─── Information provided ───

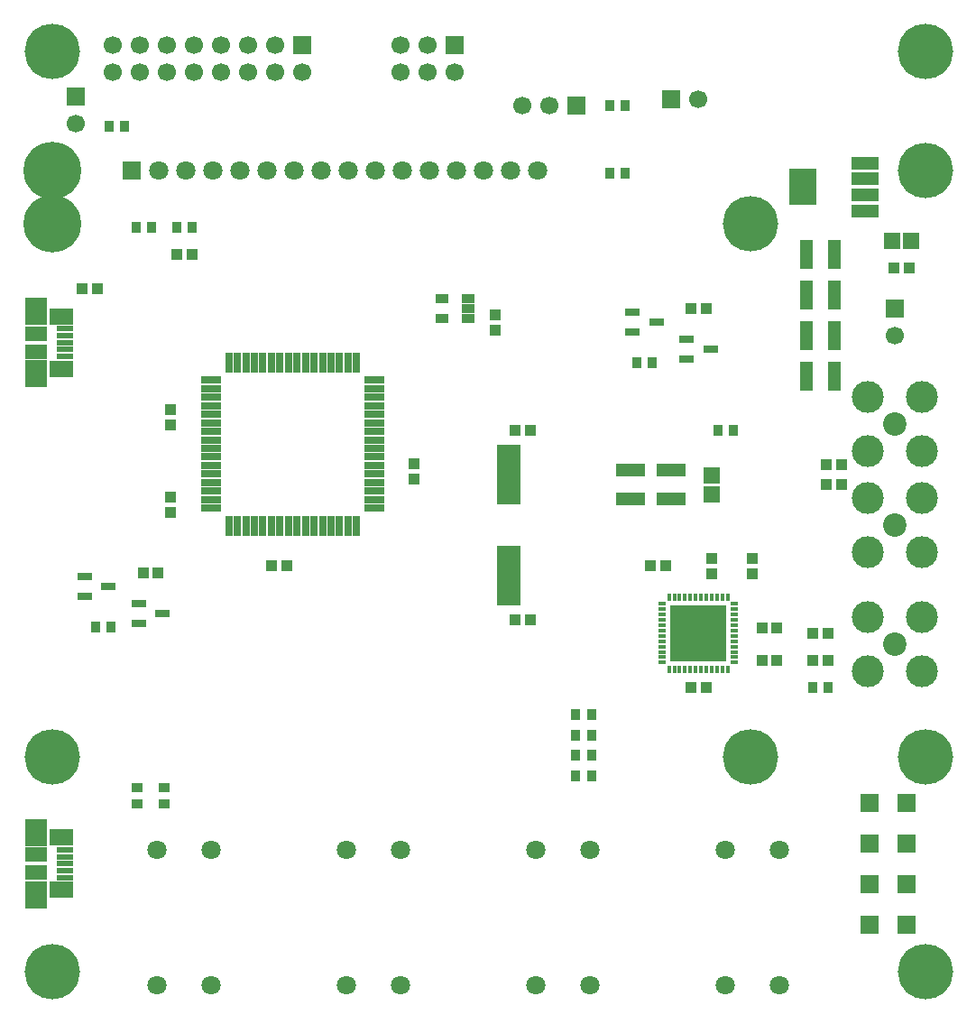
<source format=gts>
%FSLAX25Y25*%
%MOIN*%
G70*
G01*
G75*
G04 Layer_Color=8388736*
%ADD10C,0.01181*%
%ADD11C,0.00984*%
%ADD12R,0.05906X0.05906*%
%ADD13R,0.03150X0.03543*%
%ADD14R,0.07874X0.21654*%
%ADD15R,0.02756X0.03543*%
%ADD16R,0.05512X0.05512*%
%ADD17R,0.10236X0.04331*%
%ADD18R,0.04331X0.10236*%
%ADD19R,0.04528X0.02362*%
%ADD20R,0.03543X0.02756*%
%ADD21R,0.20079X0.20079*%
%ADD22R,0.00984X0.02362*%
%ADD23R,0.02362X0.00984*%
%ADD24R,0.03543X0.03150*%
%ADD25R,0.09449X0.03937*%
%ADD26R,0.09449X0.12598*%
%ADD27R,0.05512X0.05512*%
%ADD28R,0.06890X0.02165*%
%ADD29R,0.02165X0.06890*%
%ADD30R,0.04331X0.02559*%
%ADD31R,0.05433X0.01575*%
%ADD32R,0.08268X0.05630*%
%ADD33R,0.08268X0.05709*%
%ADD34R,0.07480X0.04626*%
%ADD35R,0.07480X0.09350*%
%ADD36C,0.04724*%
%ADD37C,0.03937*%
%ADD38C,0.01000*%
%ADD39C,0.19685*%
%ADD40C,0.20472*%
%ADD41R,0.05906X0.05906*%
%ADD42C,0.05906*%
%ADD43C,0.06299*%
%ADD44C,0.11024*%
%ADD45C,0.07874*%
%ADD46R,0.06299X0.06299*%
%ADD47C,0.03543*%
%ADD48C,0.03150*%
%ADD49C,0.00000*%
%ADD50C,0.02362*%
%ADD51C,0.00787*%
%ADD52C,0.00800*%
%ADD53R,0.06693X0.06693*%
%ADD54R,0.03937X0.04331*%
%ADD55R,0.08661X0.22441*%
%ADD56R,0.03543X0.04331*%
%ADD57R,0.06299X0.06299*%
%ADD58R,0.11024X0.05118*%
%ADD59R,0.05118X0.11024*%
%ADD60R,0.05315X0.03150*%
%ADD61R,0.04331X0.03543*%
%ADD62R,0.20866X0.20866*%
%ADD63R,0.01575X0.02953*%
%ADD64R,0.02953X0.01575*%
%ADD65R,0.04331X0.03937*%
%ADD66R,0.10236X0.04724*%
%ADD67R,0.10236X0.13386*%
%ADD68R,0.07677X0.02953*%
%ADD69R,0.02953X0.07677*%
%ADD70R,0.05118X0.03347*%
%ADD71R,0.06221X0.02362*%
%ADD72R,0.09055X0.06417*%
%ADD73R,0.09055X0.06496*%
%ADD74R,0.08268X0.05413*%
%ADD75R,0.08268X0.10138*%
%ADD76C,0.21260*%
%ADD77R,0.06693X0.06693*%
%ADD78C,0.06693*%
%ADD79C,0.07087*%
%ADD80C,0.11811*%
%ADD81C,0.08661*%
%ADD82R,0.07087X0.07087*%
D40*
X533898Y204465D02*
D03*
Y421000D02*
D03*
X469331Y204465D02*
D03*
X211063Y125000D02*
D03*
Y465000D02*
D03*
X533898Y125000D02*
D03*
X469331Y401315D02*
D03*
X211063Y204465D02*
D03*
X533898Y465000D02*
D03*
D46*
X455000Y301457D02*
D03*
Y308543D02*
D03*
D53*
X513110Y142500D02*
D03*
X526890D02*
D03*
X513110Y172500D02*
D03*
X526890D02*
D03*
X513110Y157500D02*
D03*
X526890D02*
D03*
X513110Y187500D02*
D03*
X526890D02*
D03*
X405000Y445000D02*
D03*
X440000Y447500D02*
D03*
X303622Y467500D02*
D03*
X360000D02*
D03*
D54*
X387756Y255000D02*
D03*
X382244D02*
D03*
X227756Y377500D02*
D03*
X222244D02*
D03*
X522244Y385000D02*
D03*
X527756D02*
D03*
X257244Y390000D02*
D03*
X262756D02*
D03*
X452756Y370000D02*
D03*
X447244D02*
D03*
X250256Y272500D02*
D03*
X244744D02*
D03*
X432244Y275000D02*
D03*
X437756D02*
D03*
X292244D02*
D03*
X297756D02*
D03*
X497756Y240000D02*
D03*
X492244D02*
D03*
X497756Y250000D02*
D03*
X492244D02*
D03*
X452756Y230000D02*
D03*
X447244D02*
D03*
X478937Y240000D02*
D03*
X473425D02*
D03*
X502756Y312500D02*
D03*
X497244D02*
D03*
X502756Y305000D02*
D03*
X497244D02*
D03*
X387756Y325000D02*
D03*
X382244D02*
D03*
X478937Y251969D02*
D03*
X473425D02*
D03*
D55*
X380000Y308701D02*
D03*
Y271299D02*
D03*
D56*
X497953Y230000D02*
D03*
X492047D02*
D03*
X422953Y420000D02*
D03*
X417047D02*
D03*
X247953Y400000D02*
D03*
X242047D02*
D03*
X262953D02*
D03*
X257047D02*
D03*
X427047Y350000D02*
D03*
X432953D02*
D03*
X227047Y252500D02*
D03*
X232953D02*
D03*
X237953Y437500D02*
D03*
X232047D02*
D03*
X410453Y197500D02*
D03*
X404547D02*
D03*
X410453Y212500D02*
D03*
X404547D02*
D03*
X410453Y205000D02*
D03*
X404547D02*
D03*
X410453Y220000D02*
D03*
X404547D02*
D03*
X457047Y325000D02*
D03*
X462953D02*
D03*
X417047Y445000D02*
D03*
X422953D02*
D03*
D57*
X528543Y395000D02*
D03*
X521457D02*
D03*
D58*
X425000Y310315D02*
D03*
Y299685D02*
D03*
X440000Y310315D02*
D03*
Y299685D02*
D03*
D59*
X489685Y390000D02*
D03*
X500315D02*
D03*
X489685Y345000D02*
D03*
X500315D02*
D03*
X489685Y375000D02*
D03*
X500315D02*
D03*
X489685Y360000D02*
D03*
X500315D02*
D03*
D60*
X445571Y358740D02*
D03*
Y351260D02*
D03*
X454429Y355000D02*
D03*
X243071Y261240D02*
D03*
Y253760D02*
D03*
X251929Y257500D02*
D03*
X425571Y368740D02*
D03*
Y361260D02*
D03*
X434429Y365000D02*
D03*
X223071Y271240D02*
D03*
Y263760D02*
D03*
X231929Y267500D02*
D03*
D61*
X242500Y187047D02*
D03*
Y192953D02*
D03*
X252500Y187047D02*
D03*
Y192953D02*
D03*
D62*
X449882Y250118D02*
D03*
D63*
X439055Y263504D02*
D03*
X441024D02*
D03*
X442992D02*
D03*
X444961D02*
D03*
X446929D02*
D03*
X448898D02*
D03*
X450866D02*
D03*
X452835D02*
D03*
X454803D02*
D03*
X456772D02*
D03*
X458740D02*
D03*
X460709D02*
D03*
Y236732D02*
D03*
X458740D02*
D03*
X456772D02*
D03*
X454803D02*
D03*
X452835D02*
D03*
X450866D02*
D03*
X448898D02*
D03*
X446929D02*
D03*
X444961D02*
D03*
X442992D02*
D03*
X441024D02*
D03*
X439055D02*
D03*
D64*
X463268Y260945D02*
D03*
Y258976D02*
D03*
Y257008D02*
D03*
Y255039D02*
D03*
Y253071D02*
D03*
Y251102D02*
D03*
Y249134D02*
D03*
Y247165D02*
D03*
Y245197D02*
D03*
Y243228D02*
D03*
Y241260D02*
D03*
Y239291D02*
D03*
X436496D02*
D03*
Y241260D02*
D03*
Y243228D02*
D03*
Y245197D02*
D03*
Y247165D02*
D03*
Y249134D02*
D03*
Y251102D02*
D03*
Y253071D02*
D03*
Y255039D02*
D03*
Y257008D02*
D03*
Y258976D02*
D03*
Y260945D02*
D03*
D65*
X255000Y300256D02*
D03*
Y294744D02*
D03*
X255000Y327244D02*
D03*
Y332756D02*
D03*
X455000Y277756D02*
D03*
Y272244D02*
D03*
X470000Y277756D02*
D03*
Y272244D02*
D03*
X375000Y367756D02*
D03*
Y362244D02*
D03*
X345000Y307244D02*
D03*
Y312756D02*
D03*
D66*
X511417Y406142D02*
D03*
Y412047D02*
D03*
Y417953D02*
D03*
Y423858D02*
D03*
D67*
X488583Y415000D02*
D03*
D68*
X269882Y296378D02*
D03*
Y299528D02*
D03*
Y302677D02*
D03*
Y305827D02*
D03*
Y308976D02*
D03*
Y312126D02*
D03*
Y315276D02*
D03*
Y318425D02*
D03*
Y321575D02*
D03*
Y324724D02*
D03*
Y327874D02*
D03*
Y331024D02*
D03*
Y334173D02*
D03*
Y337323D02*
D03*
Y340472D02*
D03*
Y343622D02*
D03*
X330118D02*
D03*
Y340472D02*
D03*
Y337323D02*
D03*
Y334173D02*
D03*
Y331024D02*
D03*
Y327874D02*
D03*
Y324724D02*
D03*
Y321575D02*
D03*
Y318425D02*
D03*
Y315276D02*
D03*
Y312126D02*
D03*
Y308976D02*
D03*
Y305827D02*
D03*
Y302677D02*
D03*
Y299528D02*
D03*
Y296378D02*
D03*
D69*
X276378Y350118D02*
D03*
X279528D02*
D03*
X282677D02*
D03*
X285827D02*
D03*
X288976D02*
D03*
X292126D02*
D03*
X295276D02*
D03*
X298425D02*
D03*
X301575D02*
D03*
X304724D02*
D03*
X307874D02*
D03*
X311024D02*
D03*
X314173D02*
D03*
X317323D02*
D03*
X320472D02*
D03*
X323622D02*
D03*
Y289882D02*
D03*
X320472D02*
D03*
X317323D02*
D03*
X314173D02*
D03*
X311024D02*
D03*
X307874D02*
D03*
X304724D02*
D03*
X301575D02*
D03*
X298425D02*
D03*
X295276D02*
D03*
X292126D02*
D03*
X288976D02*
D03*
X285827D02*
D03*
X282677D02*
D03*
X279528D02*
D03*
X276378D02*
D03*
D70*
X355276Y366260D02*
D03*
Y373740D02*
D03*
X364724D02*
D03*
Y370000D02*
D03*
Y366260D02*
D03*
D71*
X215787Y357500D02*
D03*
Y360059D02*
D03*
Y362618D02*
D03*
Y354941D02*
D03*
Y352382D02*
D03*
Y165000D02*
D03*
Y167559D02*
D03*
Y170118D02*
D03*
Y162441D02*
D03*
Y159882D02*
D03*
D72*
X214370Y367195D02*
D03*
Y174695D02*
D03*
D73*
Y347807D02*
D03*
Y155307D02*
D03*
D74*
X205315Y360797D02*
D03*
Y354203D02*
D03*
Y168297D02*
D03*
Y161703D02*
D03*
D75*
Y368967D02*
D03*
Y346034D02*
D03*
Y176467D02*
D03*
Y153533D02*
D03*
D76*
X211063Y421000D02*
D03*
Y401315D02*
D03*
D77*
X220000Y448287D02*
D03*
X522500Y370000D02*
D03*
D78*
X220000Y438287D02*
D03*
X395000Y445000D02*
D03*
X385000D02*
D03*
X450000Y447500D02*
D03*
X303622Y457500D02*
D03*
X293622Y467500D02*
D03*
Y457500D02*
D03*
X283622Y467500D02*
D03*
Y457500D02*
D03*
X273622Y467500D02*
D03*
Y457500D02*
D03*
X263622Y467500D02*
D03*
Y457500D02*
D03*
X253622Y467500D02*
D03*
Y457500D02*
D03*
X243622Y467500D02*
D03*
Y457500D02*
D03*
X233622Y467500D02*
D03*
Y457500D02*
D03*
X522500Y360000D02*
D03*
X360000Y457500D02*
D03*
X350000Y467500D02*
D03*
Y457500D02*
D03*
X340000Y467500D02*
D03*
Y457500D02*
D03*
D79*
X480000Y170000D02*
D03*
X460000D02*
D03*
Y120000D02*
D03*
X480000D02*
D03*
X410000Y170000D02*
D03*
X390000D02*
D03*
Y120000D02*
D03*
X410000D02*
D03*
X340000Y170000D02*
D03*
X320000D02*
D03*
Y120000D02*
D03*
X340000D02*
D03*
X270000Y170000D02*
D03*
X250000D02*
D03*
Y120000D02*
D03*
X270000D02*
D03*
X250590Y421000D02*
D03*
X260591D02*
D03*
X270590D02*
D03*
X280591D02*
D03*
X290591D02*
D03*
X300590D02*
D03*
X310591D02*
D03*
X320590D02*
D03*
X330591D02*
D03*
X340591D02*
D03*
X350590D02*
D03*
X360591D02*
D03*
X370590D02*
D03*
X380591D02*
D03*
X390591D02*
D03*
D80*
X512500Y236063D02*
D03*
Y256063D02*
D03*
X532500D02*
D03*
Y236063D02*
D03*
X512500Y317500D02*
D03*
Y337500D02*
D03*
X532500D02*
D03*
Y317500D02*
D03*
X512500Y280000D02*
D03*
Y300000D02*
D03*
X532500D02*
D03*
Y280000D02*
D03*
D81*
X522500Y246063D02*
D03*
Y327500D02*
D03*
Y290000D02*
D03*
D82*
X240591Y421000D02*
D03*
M02*

</source>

───

(Task details): May I have exactly the lines from the one containing "Y337500D02*" through the last line of the data, both included?

(Solution to the exercise):
Y337500D02*
D03*
X532500D02*
D03*
Y317500D02*
D03*
X512500Y280000D02*
D03*
Y300000D02*
D03*
X532500D02*
D03*
Y280000D02*
D03*
D81*
X522500Y246063D02*
D03*
Y327500D02*
D03*
Y290000D02*
D03*
D82*
X240591Y421000D02*
D03*
M02*

</source>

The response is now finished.